A new set of rules to try to prevent non-EU students and their dependents from using the student visa system to illegally immigrate to the UK has been announced this week.
This follows the suspension of student visa applications from Nepal, northern India and Bangladesh last week.
Last week’s suspensions came after a jump in applications of 11,700 in the final three months of last year in comparison to the same period the previous year, rising to 13,500 in northern India alone.
The Home Secretary, Alan Johnson, outlined that non-EU students must speak English to a level just below GCSE standard, work only 10 hours a week on courses below degree level, and cannot bring dependents into the UK for courses lasting less than six months.
Courses must also be at an institution on the ‘Highly Trusted Sponsors List’, a new register designed to catch out fake colleges. Johnson said that 200 such colleges have been closed.
“I am from North India, and this sucks”
James Pitman, the Managing Director of Study Group, the UK’s largest independent provider of international students to the higher education sector, claimed the new laws “could be sensible”, but argued, “they should be carefully considered and applied only to those countries that represent a genuine threat to national security.”

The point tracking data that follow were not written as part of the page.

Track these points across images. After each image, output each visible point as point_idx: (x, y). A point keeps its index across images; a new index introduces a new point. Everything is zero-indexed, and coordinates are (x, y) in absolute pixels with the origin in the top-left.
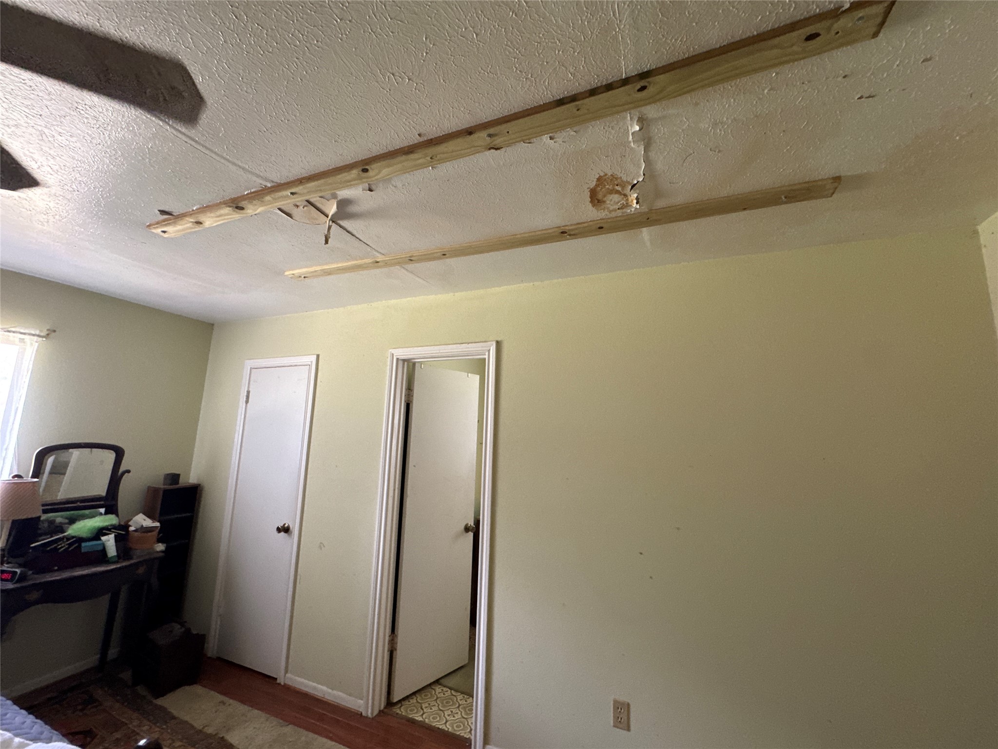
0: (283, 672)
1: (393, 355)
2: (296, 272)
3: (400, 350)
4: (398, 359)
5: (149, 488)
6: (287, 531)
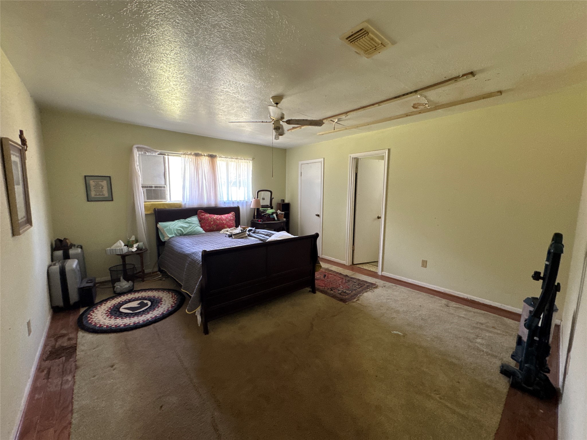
0: (321, 254)
1: (350, 156)
2: (320, 133)
3: (353, 154)
4: (352, 158)
5: (278, 203)
6: (318, 216)
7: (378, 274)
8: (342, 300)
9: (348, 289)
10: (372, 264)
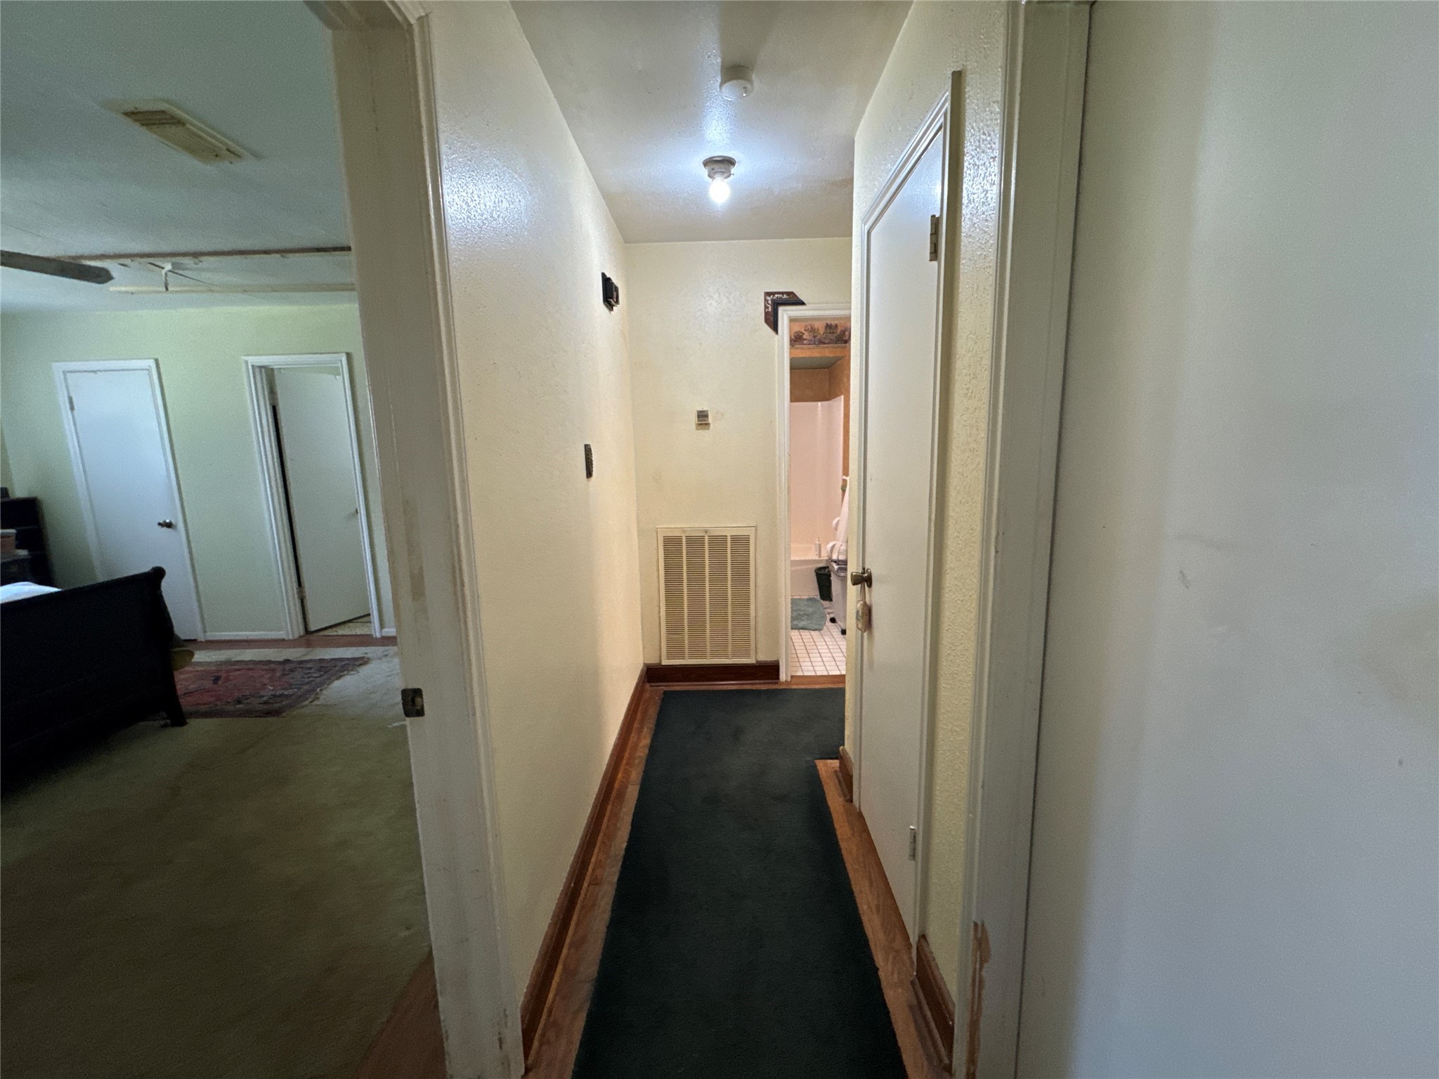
1: (247, 363)
3: (254, 358)
4: (253, 366)
6: (169, 525)
7: (374, 636)
8: (268, 713)
9: (290, 686)
10: (360, 620)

Whilst agreeing with Pitman on the potential benefits of the new laws, Jonny Medland, OUSU VP for Access and Academic Affairs, was angered by the suggestion that students from high risk countries should be further deterred from applying to UK colleges and universities.

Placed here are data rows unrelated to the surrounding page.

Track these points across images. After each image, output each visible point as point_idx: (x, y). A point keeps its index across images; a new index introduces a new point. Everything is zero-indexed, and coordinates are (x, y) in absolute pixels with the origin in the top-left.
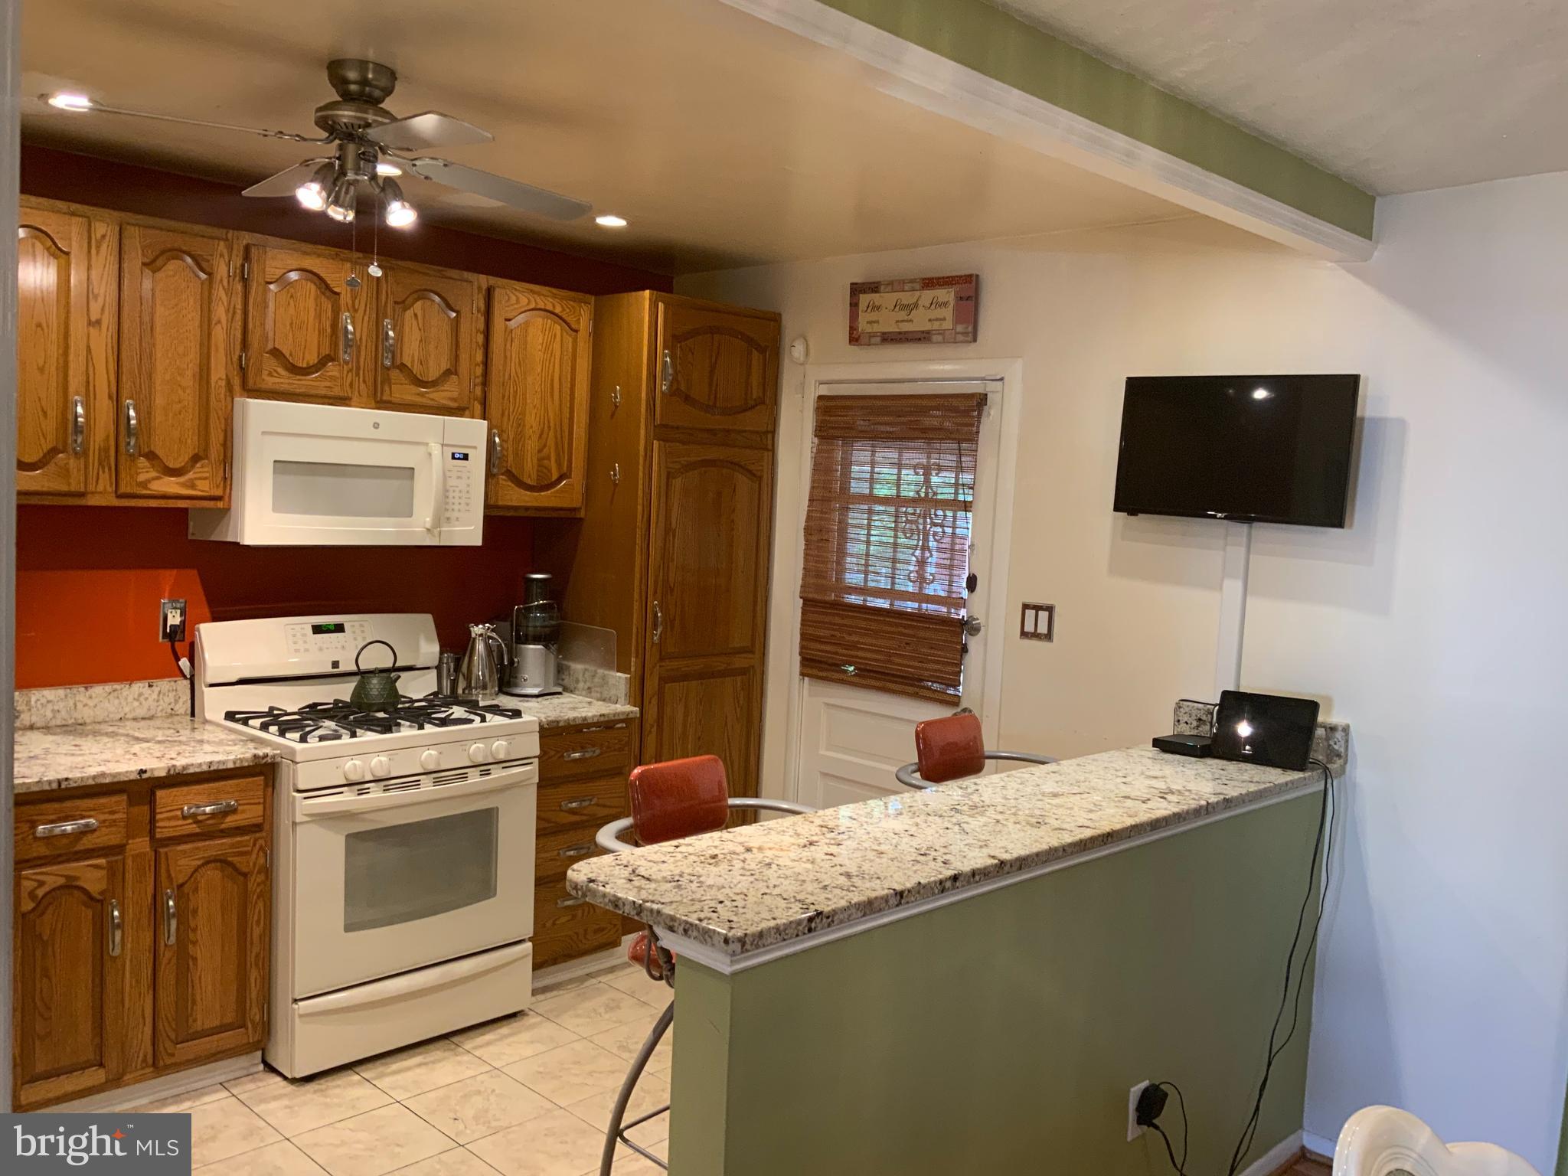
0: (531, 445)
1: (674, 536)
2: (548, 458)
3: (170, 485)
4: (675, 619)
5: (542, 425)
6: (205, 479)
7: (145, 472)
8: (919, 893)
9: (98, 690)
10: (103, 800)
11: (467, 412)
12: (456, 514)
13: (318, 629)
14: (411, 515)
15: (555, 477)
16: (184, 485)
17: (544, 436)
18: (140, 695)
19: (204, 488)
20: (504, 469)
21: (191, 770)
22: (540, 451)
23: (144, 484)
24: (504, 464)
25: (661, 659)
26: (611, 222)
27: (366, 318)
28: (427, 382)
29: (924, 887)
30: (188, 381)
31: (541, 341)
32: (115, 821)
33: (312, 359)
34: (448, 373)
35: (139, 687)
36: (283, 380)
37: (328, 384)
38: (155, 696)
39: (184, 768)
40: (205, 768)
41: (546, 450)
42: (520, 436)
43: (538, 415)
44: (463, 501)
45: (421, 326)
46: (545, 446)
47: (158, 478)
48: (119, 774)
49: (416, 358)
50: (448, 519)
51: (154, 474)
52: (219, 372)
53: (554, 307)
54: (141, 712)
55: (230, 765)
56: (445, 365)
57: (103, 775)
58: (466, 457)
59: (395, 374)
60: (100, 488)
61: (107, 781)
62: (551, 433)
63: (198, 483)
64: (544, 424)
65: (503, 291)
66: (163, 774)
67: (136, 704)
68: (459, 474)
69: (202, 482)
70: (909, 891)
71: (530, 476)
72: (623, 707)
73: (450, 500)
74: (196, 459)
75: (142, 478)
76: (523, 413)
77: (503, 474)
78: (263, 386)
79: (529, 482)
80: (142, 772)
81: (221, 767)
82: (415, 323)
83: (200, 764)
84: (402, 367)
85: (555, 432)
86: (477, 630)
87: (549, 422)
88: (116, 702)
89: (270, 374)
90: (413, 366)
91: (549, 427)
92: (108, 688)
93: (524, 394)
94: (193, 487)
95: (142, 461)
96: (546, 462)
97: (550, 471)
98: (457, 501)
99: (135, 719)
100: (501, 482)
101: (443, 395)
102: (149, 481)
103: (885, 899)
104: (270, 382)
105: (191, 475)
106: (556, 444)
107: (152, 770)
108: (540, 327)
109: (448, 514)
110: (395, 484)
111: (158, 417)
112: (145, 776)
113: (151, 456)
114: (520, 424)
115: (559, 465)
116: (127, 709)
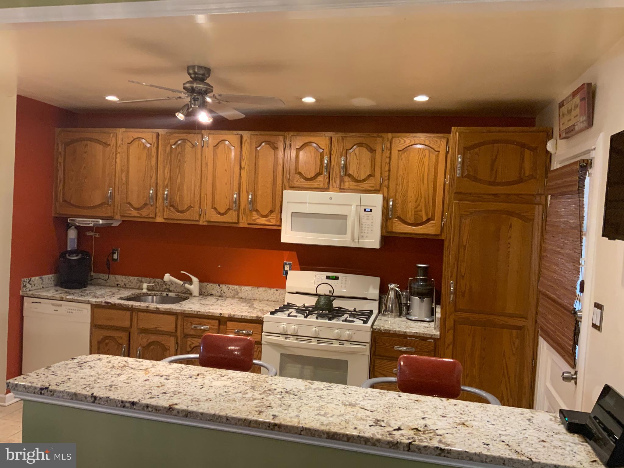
0: (411, 205)
1: (465, 249)
2: (421, 211)
3: (263, 221)
4: (465, 292)
5: (417, 196)
6: (274, 219)
7: (255, 216)
9: (261, 289)
10: (211, 321)
11: (381, 192)
12: (366, 234)
13: (328, 278)
14: (346, 234)
15: (424, 219)
16: (267, 221)
17: (418, 201)
18: (274, 293)
19: (273, 222)
20: (397, 216)
21: (236, 317)
22: (416, 208)
23: (254, 220)
24: (397, 214)
25: (456, 311)
26: (422, 99)
27: (336, 157)
28: (360, 180)
29: (110, 400)
30: (269, 185)
31: (417, 158)
32: (214, 328)
33: (313, 175)
34: (370, 176)
35: (274, 290)
36: (302, 182)
37: (318, 184)
38: (278, 294)
39: (234, 315)
40: (240, 317)
41: (419, 208)
42: (404, 202)
43: (415, 192)
44: (370, 229)
45: (358, 158)
46: (419, 205)
47: (259, 218)
48: (214, 313)
49: (355, 171)
50: (362, 236)
51: (258, 217)
52: (279, 182)
53: (425, 142)
54: (274, 299)
55: (249, 318)
56: (368, 173)
57: (209, 312)
58: (371, 210)
59: (346, 178)
60: (243, 221)
61: (211, 314)
62: (423, 200)
63: (271, 220)
64: (419, 195)
65: (397, 139)
66: (227, 316)
67: (272, 296)
68: (368, 218)
69: (272, 221)
70: (100, 398)
71: (410, 219)
72: (437, 333)
73: (364, 229)
74: (271, 212)
75: (254, 218)
76: (407, 191)
77: (396, 218)
78: (295, 186)
79: (410, 222)
80: (221, 314)
81: (245, 318)
82: (355, 157)
83: (239, 315)
84: (350, 175)
85: (425, 198)
86: (392, 286)
87: (421, 194)
88: (266, 294)
89: (297, 181)
90: (354, 174)
91: (421, 197)
92: (264, 289)
93: (408, 182)
94: (270, 222)
95: (254, 213)
96: (419, 213)
97: (421, 217)
98: (366, 229)
99: (271, 301)
100: (394, 221)
101: (366, 185)
102: (256, 219)
103: (86, 397)
104: (297, 184)
105: (269, 218)
106: (425, 204)
107: (224, 314)
108: (417, 152)
109: (362, 234)
110: (340, 221)
111: (259, 198)
112: (221, 315)
113: (257, 211)
114: (405, 195)
115: (427, 214)
116: (269, 297)
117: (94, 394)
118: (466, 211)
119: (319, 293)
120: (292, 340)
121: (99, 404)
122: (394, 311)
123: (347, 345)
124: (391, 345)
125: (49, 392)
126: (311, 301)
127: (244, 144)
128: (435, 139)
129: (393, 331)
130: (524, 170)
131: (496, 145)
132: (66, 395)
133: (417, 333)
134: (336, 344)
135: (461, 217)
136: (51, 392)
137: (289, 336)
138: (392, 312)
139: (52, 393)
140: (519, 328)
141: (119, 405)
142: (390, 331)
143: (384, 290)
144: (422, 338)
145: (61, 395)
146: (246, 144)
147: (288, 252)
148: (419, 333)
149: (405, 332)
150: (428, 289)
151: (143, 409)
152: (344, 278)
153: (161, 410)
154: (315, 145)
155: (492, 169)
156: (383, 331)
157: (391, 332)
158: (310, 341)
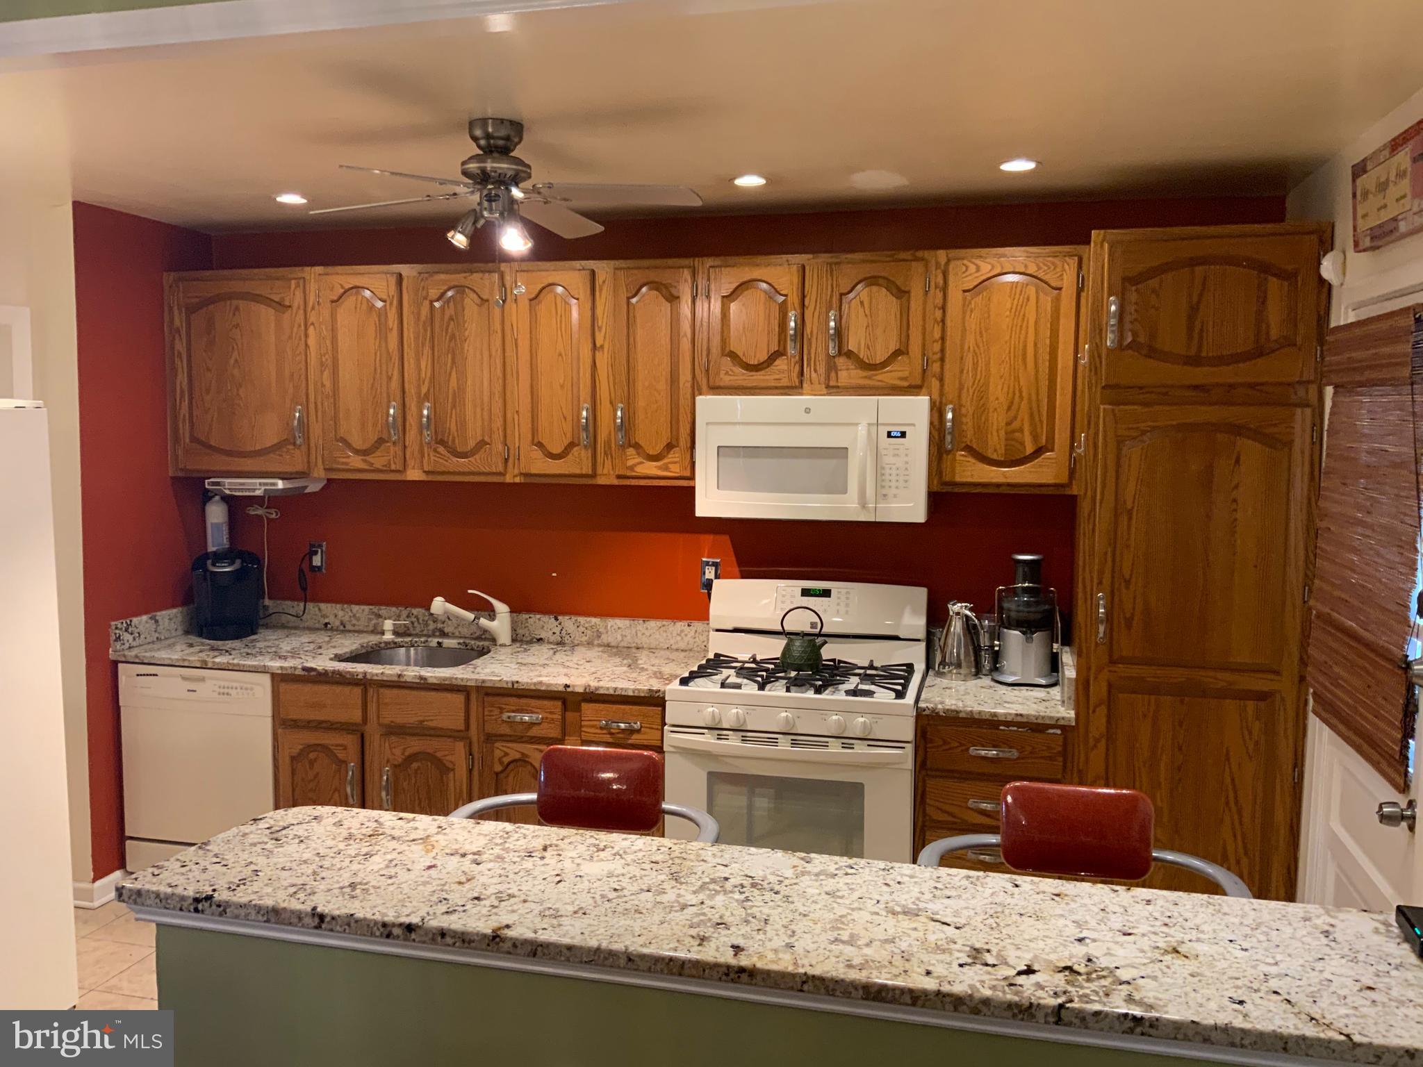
0: (997, 420)
1: (1130, 519)
2: (1021, 430)
3: (650, 468)
4: (1132, 618)
5: (1011, 395)
6: (675, 463)
7: (632, 458)
8: (349, 925)
9: (653, 624)
10: (546, 703)
11: (924, 390)
12: (894, 491)
13: (806, 593)
14: (845, 492)
15: (1029, 449)
16: (660, 468)
17: (1015, 407)
18: (682, 631)
19: (675, 470)
20: (963, 445)
21: (601, 692)
22: (1008, 424)
23: (632, 468)
24: (964, 440)
25: (1112, 662)
26: (1019, 166)
27: (817, 314)
28: (876, 365)
29: (357, 921)
30: (663, 386)
31: (1009, 305)
32: (553, 719)
33: (763, 356)
34: (897, 353)
35: (681, 625)
36: (740, 376)
37: (777, 377)
38: (692, 633)
39: (597, 689)
40: (611, 692)
41: (1016, 424)
42: (982, 408)
43: (1006, 386)
44: (901, 478)
45: (867, 312)
46: (1015, 418)
47: (642, 463)
48: (551, 685)
49: (863, 346)
50: (885, 495)
51: (640, 460)
52: (685, 376)
53: (1026, 266)
54: (682, 645)
55: (631, 694)
56: (893, 346)
57: (541, 683)
58: (903, 435)
59: (841, 362)
60: (605, 471)
61: (543, 688)
62: (1025, 401)
63: (670, 466)
64: (1014, 394)
65: (959, 263)
66: (581, 690)
67: (679, 638)
68: (896, 452)
69: (672, 467)
70: (333, 918)
71: (995, 450)
72: (1067, 713)
73: (887, 477)
74: (670, 447)
75: (630, 463)
76: (987, 384)
77: (962, 450)
78: (722, 384)
79: (995, 457)
80: (567, 686)
81: (623, 693)
82: (861, 310)
83: (608, 689)
84: (849, 354)
85: (1030, 399)
86: (956, 607)
87: (1021, 392)
88: (665, 635)
89: (727, 373)
90: (859, 351)
91: (1021, 397)
92: (659, 623)
93: (988, 364)
94: (667, 469)
95: (631, 451)
96: (1017, 434)
97: (1022, 444)
98: (894, 478)
99: (677, 650)
100: (958, 458)
101: (889, 376)
102: (635, 465)
103: (299, 916)
104: (726, 380)
105: (666, 461)
106: (1031, 415)
107: (574, 686)
108: (1008, 291)
109: (884, 491)
110: (832, 463)
111: (640, 416)
112: (569, 690)
113: (637, 446)
114: (982, 394)
115: (1035, 437)
116: (672, 642)
117: (319, 910)
118: (1132, 428)
119: (789, 627)
120: (734, 742)
121: (332, 930)
122: (964, 664)
123: (861, 749)
124: (961, 745)
125: (214, 907)
126: (773, 649)
127: (601, 290)
128: (1050, 259)
129: (967, 713)
130: (1268, 326)
131: (1199, 270)
132: (253, 913)
133: (1021, 715)
134: (835, 748)
135: (1120, 442)
136: (219, 906)
137: (725, 732)
138: (959, 666)
139: (222, 909)
140: (1262, 696)
141: (378, 933)
142: (957, 712)
143: (936, 617)
144: (1036, 727)
145: (242, 912)
146: (605, 288)
147: (711, 537)
148: (1028, 716)
149: (995, 715)
150: (1045, 611)
151: (433, 940)
152: (844, 591)
153: (473, 942)
154: (764, 286)
155: (1190, 329)
156: (942, 714)
157: (961, 715)
158: (774, 742)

He commented “Students need to have good levels of English to make the most out of studying in the UK but this doesn’t need to be tied to crude profiling of students from countries deemed to be threatening to Britain. Students should be treated as individuals, rather than as possible suspects.”
Medland further protested against the visa application suspension, stating, “A blanket suspension of student visas is not the right way of dealing with a complex problem – if visa applications are rising then the government needs to commit extra resources to process them.”
Visa problems are not new. Last term, many Pakistani students had problems gaining entry to Oxford and other universities due to a backlog of 5,000 people as IT difficulties left many without a passport or visa. These problems are likely only to further the disproportionately low percentage of ethnic minorities at Oxford, currently 11.1% compared to a national percentage of 14.2%.
Radhika Goyal, a first-year Economics and Management student from Chandigarh, northern India, accused the UK Border Agency of inefficiency even before the recent suspension.
“I have had horrendous experiences with visa,” she claimed, adding, “it took me two and a half months… I received it on 3rd October, one day before my flight – I had planned to come on the 28th September previously. The visa made was incorrect – the UK student ID on the visa is incorrect so I have sent it to the border agency, over three and a half weeks now, no response.
“I am from North India, and this sucks. Part of the reason I had to travel alone was because my mum couldn’t get a visa. The suspension is outrageous; imagine someone applying for autumn application. Just because numbers have risen doesn’t mean you stop giving out visas.”
In response to the new laws and the problems facing foreign students, Oxford University responded simply “The proposed measures shouldn’t deter any of our candidates.”